“Readwalking”, two words brought together to describe a simultaneous act of reading and walking, of reading as walking, of walking as reading, of sounding a text about walking, step by step, one word calling the other, following one’s senses, like Thoreau.
CD
The double CD (Edition Wandelweiser, June 2021) brings together four contrasting interpretations of an open score and the act of readwalking at its core, each track taking an entirely different direction out there. The individual and collective renditions are based on a radical pruning of David Henri Thoreau’s transcendental essay about walking (1851). Footnotes provide suggestions on how to speak, sing, sound the remaining words, alone or with others, inside or outside, sitting, standing or walking.

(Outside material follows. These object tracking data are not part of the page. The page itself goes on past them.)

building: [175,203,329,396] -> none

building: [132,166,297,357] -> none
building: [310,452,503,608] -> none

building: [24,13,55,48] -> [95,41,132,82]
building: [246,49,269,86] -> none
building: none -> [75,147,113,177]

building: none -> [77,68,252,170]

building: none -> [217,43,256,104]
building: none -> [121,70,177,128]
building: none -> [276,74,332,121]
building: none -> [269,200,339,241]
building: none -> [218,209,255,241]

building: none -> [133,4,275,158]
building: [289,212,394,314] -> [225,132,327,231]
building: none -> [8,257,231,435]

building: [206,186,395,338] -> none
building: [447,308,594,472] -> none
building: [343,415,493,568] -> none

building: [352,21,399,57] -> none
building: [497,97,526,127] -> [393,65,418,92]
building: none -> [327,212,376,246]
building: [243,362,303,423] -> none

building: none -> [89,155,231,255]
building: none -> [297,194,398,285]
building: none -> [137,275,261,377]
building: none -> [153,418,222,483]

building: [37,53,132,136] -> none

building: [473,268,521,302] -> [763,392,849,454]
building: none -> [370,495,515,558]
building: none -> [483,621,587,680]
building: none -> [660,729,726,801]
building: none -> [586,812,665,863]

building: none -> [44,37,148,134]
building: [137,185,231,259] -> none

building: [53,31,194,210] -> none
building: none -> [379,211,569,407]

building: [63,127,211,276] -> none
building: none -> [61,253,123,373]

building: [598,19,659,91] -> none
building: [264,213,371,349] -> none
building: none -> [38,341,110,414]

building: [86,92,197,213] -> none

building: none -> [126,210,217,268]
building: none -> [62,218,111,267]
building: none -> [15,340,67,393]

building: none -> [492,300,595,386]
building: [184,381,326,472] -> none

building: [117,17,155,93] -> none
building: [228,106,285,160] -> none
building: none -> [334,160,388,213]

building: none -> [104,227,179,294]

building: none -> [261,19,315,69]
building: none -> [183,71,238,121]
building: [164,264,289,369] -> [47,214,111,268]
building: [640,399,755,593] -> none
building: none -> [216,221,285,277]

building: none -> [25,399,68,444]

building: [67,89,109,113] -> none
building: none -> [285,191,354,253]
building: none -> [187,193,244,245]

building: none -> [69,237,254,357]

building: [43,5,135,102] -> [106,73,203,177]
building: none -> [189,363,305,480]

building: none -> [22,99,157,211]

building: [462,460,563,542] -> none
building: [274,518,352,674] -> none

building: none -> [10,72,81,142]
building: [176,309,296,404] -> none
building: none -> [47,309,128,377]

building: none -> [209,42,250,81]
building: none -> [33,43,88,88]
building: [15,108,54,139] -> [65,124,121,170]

readwalking in le puid (43:28) – schuppe (voice), thut (viol)
readwalking in thornton heath (06:50) – waeckerlé (voice)
readwalking in haan (31:32) – beuger (harmonica, children glockenspiel, voice), schimag (lyre, voice)
readwalking remotely (30:10) – reber (field recording, electronics), waeckerlé (voice)
Followed by several more ‘directions out there’: readwalking performances at Klangraum 2021 in Düsseldorf in Aug 2021.
Book
A direction out there – readwalking (with) Thoreau, a pocket size book bringing together the prepared text, the score and two essays: Michael Hampton on the literary flaneur, Vicky Smith on Ecriture Feminine and media permeability, is available from MA BIBLIOTHEQUE.
‘Wherever a (wo)man separates from the multitude, and goes her own way in this mood, there indeed is a fork in the road’. Life without principle, (Henry David Thoreau, 1863).